Mysterious gravitational wave sent across space baffles scientists; what caused it?

Gravitational waves are ripples in space-time that are usually formed by the motion of massive objects

Scientists have discovered a strange set of mysterious gravitational waves that have been sent across space by an unknown object. It should be noted that gravitational waves are basically ripples in space-time that are usually caused by the motion of massive objects.

Earlier, the Laser Interferometer Gravitational-Wave Observatory (LIGO) had detected such waves formed due to the collision of black holes. A similar wave was previously detected from a neutron star as well.

A mysterious new gravitational wave that raises 1000 questions

gravitational waves

Now, scientists have discovered a truly puzzling collision. Katerina Chatziioannou, a LIGO team member told during the meeting of the American Astronomical Society in Hawaii that they have discovered signs of two objects colliding.

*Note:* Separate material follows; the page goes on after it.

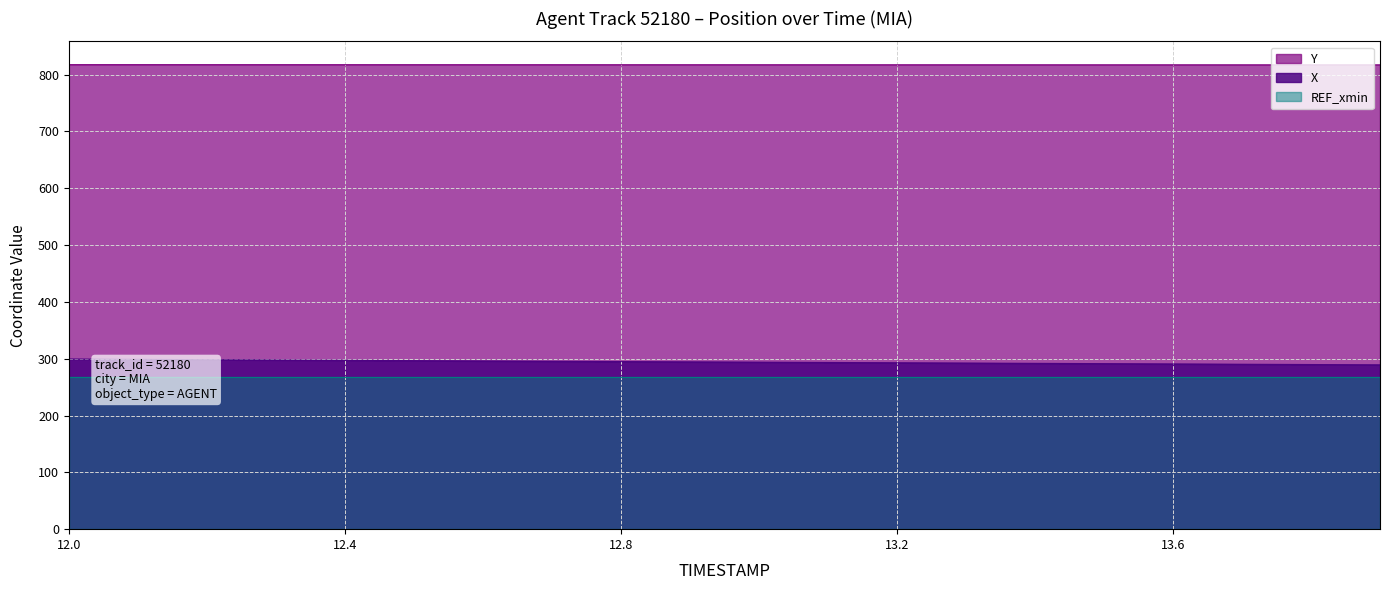

True or false: X and Y intersect in this chart.

False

Scientists believe that one of the objects that took part in this collision is a neutron star, and it has a mass between 1.1 and 1.7 times the mass of the sun. However, the mass of the second object could be as high as 2.5 times that of the sun, and it indicates that it could be massive enough to be a black hole.

Even though this second object could be a neutron star, scientists until now have not discovered a neutron star with such a large mass.

"We've never seen any neutron star with this large a mass. The question is, is it really a neutron star? If it is, then we've detected a really strange heavy neutron star, but if it's a black hole it's a really light black hole. It's clearly heavier than any other pair of neutron stars ever observed. The existence of a system like that challenges our current understanding of how those systems form binaries and merge to give off gravitational waves," said Chatziioannou, New Scientist reports.

A neutron star that spins 707 times a second

A few weeks back, scientists had discovered a neutron star that spins at least 707 times in a second. It should be noted that during its spin, this neutron star used to send gamma rays into the universe, and they can be seen by earthlings when it gets pointed right at the earth, just like a lighthouse beaming light.